_Görev amacı_.
Aşağıdaki kayıtları süzün ve içinde "Hired" sözcüğü geçen her satırı kopyalayın.

_Gösterilen kayıtlar_.
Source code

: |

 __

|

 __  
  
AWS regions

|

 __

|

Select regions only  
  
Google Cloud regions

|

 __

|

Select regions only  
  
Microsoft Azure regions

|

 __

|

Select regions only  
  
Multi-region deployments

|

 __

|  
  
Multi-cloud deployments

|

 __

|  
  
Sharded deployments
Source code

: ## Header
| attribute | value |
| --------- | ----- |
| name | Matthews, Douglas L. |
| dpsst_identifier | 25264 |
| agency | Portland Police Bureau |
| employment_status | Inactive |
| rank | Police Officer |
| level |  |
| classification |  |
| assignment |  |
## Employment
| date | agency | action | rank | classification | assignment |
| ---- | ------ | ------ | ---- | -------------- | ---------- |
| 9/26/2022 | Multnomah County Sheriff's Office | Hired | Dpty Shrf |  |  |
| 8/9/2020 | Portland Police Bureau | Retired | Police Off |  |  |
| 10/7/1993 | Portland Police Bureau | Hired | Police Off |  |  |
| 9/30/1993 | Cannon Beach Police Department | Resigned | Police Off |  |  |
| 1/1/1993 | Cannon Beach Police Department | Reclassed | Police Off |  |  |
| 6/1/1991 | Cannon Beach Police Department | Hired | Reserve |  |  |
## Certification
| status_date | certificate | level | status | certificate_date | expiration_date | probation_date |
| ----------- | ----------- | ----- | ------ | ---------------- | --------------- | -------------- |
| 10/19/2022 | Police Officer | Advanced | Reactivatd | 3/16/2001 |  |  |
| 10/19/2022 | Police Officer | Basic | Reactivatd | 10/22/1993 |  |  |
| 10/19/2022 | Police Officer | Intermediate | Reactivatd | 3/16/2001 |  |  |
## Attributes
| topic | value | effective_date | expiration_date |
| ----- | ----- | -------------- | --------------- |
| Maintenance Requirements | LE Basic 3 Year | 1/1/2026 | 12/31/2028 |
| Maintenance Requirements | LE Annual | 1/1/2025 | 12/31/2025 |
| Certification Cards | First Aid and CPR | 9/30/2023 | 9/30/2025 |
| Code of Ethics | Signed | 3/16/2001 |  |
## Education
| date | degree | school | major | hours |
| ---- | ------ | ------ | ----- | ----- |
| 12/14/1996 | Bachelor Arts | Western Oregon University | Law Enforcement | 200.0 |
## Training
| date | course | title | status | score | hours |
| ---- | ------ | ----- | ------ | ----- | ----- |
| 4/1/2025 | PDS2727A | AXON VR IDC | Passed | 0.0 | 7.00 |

_Yazılı yanıt_.
| 9/26/2022 | Multnomah County Sheriff's Office | Hired | Dpty Shrf |  |  |
| 10/7/1993 | Portland Police Bureau | Hired | Police Off |  |  |
| 6/1/1991 | Cannon Beach Police Department | Hired | Reserve |  |  |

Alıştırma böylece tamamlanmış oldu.